● **TASKS TO CARRY OUT**
- A) From the note on covering and policies, write out the passage starting at "The problem lies" and ending at "rule is chosen.".
- B) Answer these questions using the note on covering and policies:
(i) What system is FOXCS based on?
(ii) How much of the rulebase generated by covering does a policy generated by CE use?
(iii) How many rules does the onAB policy contain?
(Beginning of PROVIDED TEXT)
Another issue has arisen regarding using covering and policies. FOXCS can use covering however it likes, as it is based on a rule voting system. But I intend for this work to be based on a strict deterministic policy. Or perhaps just probabilistic, which is near the same anyway.
The problem lies with triggering covering when using CE to generate the policy. A policy generated by CE will only use some of the rules within the rulebase generated by covering. This could be a problem, as covering may be triggered again if a bad rule is chosen.
A possible solution to this, or at least a step in the right direction is to modify the whole policy creation process. A policy is created which contains at least one of each possible actions in the environment. So the CE process is now only applicable towards optimising the conditions for an action.
However, typical policies contain multiple copies of the same action, with different parameters (the onAB policy contains three rules: one has a constant-ised action, the other two are moveFloor actions regarding blocks on top of a and b). To get around this problem, the following strategy is proposed.
(End of PROVIDED TEXT)
(Beginning of MATERIAL SHOWN)
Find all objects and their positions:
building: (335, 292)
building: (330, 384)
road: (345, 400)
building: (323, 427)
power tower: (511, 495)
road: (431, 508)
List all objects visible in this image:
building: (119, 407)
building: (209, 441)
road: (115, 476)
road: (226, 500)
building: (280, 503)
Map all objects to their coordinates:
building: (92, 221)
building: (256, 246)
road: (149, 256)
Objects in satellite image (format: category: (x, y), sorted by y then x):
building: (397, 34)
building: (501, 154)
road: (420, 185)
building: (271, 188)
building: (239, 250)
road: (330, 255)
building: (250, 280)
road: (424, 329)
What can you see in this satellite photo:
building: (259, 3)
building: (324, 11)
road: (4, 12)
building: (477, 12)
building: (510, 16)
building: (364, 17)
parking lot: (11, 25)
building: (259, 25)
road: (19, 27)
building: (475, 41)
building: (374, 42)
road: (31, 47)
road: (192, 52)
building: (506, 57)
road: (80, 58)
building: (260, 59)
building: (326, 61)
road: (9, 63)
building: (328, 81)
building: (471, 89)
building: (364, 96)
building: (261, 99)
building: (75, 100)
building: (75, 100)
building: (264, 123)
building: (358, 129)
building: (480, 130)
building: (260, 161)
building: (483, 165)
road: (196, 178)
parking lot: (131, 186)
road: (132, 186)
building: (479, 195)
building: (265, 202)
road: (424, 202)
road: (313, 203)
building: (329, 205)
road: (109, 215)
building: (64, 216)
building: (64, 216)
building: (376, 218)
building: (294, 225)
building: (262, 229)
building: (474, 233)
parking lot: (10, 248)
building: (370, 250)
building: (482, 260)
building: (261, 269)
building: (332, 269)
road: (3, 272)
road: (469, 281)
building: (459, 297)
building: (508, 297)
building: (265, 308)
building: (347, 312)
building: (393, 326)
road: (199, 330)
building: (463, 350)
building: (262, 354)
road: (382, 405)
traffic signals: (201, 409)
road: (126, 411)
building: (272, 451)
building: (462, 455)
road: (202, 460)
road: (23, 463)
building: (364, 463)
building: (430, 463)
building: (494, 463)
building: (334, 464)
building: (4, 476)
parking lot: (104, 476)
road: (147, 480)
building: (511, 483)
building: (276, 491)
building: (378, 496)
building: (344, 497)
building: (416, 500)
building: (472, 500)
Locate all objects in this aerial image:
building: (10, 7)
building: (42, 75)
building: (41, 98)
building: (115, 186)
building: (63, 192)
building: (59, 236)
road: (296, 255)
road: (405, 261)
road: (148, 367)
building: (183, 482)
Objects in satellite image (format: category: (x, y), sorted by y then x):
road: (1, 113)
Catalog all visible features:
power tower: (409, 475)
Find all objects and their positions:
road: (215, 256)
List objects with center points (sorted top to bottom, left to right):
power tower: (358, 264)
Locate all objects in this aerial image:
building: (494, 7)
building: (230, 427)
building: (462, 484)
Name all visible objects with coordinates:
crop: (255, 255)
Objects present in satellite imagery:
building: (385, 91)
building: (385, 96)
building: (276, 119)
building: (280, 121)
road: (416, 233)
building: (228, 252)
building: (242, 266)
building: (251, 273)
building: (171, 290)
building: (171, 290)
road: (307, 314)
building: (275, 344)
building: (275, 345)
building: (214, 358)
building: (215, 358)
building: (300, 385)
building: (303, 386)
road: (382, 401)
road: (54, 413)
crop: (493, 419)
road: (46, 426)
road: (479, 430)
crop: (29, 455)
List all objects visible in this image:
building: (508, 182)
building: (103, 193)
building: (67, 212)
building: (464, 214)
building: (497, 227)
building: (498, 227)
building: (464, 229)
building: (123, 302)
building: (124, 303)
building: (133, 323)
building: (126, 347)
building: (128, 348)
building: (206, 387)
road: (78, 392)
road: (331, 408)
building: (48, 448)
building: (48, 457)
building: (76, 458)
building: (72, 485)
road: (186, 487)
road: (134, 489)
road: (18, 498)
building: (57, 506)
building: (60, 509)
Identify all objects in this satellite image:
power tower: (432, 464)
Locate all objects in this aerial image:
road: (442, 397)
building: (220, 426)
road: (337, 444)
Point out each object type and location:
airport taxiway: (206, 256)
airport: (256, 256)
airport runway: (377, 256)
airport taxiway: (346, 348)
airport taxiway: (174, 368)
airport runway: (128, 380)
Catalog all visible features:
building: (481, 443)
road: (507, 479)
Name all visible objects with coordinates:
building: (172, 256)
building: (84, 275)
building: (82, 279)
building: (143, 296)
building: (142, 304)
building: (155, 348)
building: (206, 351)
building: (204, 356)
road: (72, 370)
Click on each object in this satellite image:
(End of MATERIAL SHOWN)
● **ANSWERS TO THIS EXERCISE**
- A)
The problem lies with triggering covering when using CE to generate the policy. A policy generated by CE will only use some of the rules within the rulebase generated by covering. This could be a problem, as covering may be triggered again if a bad rule is chosen.

- B)
(i) A rule voting system.
(ii) Only some of the rules within it.
(iii) Three.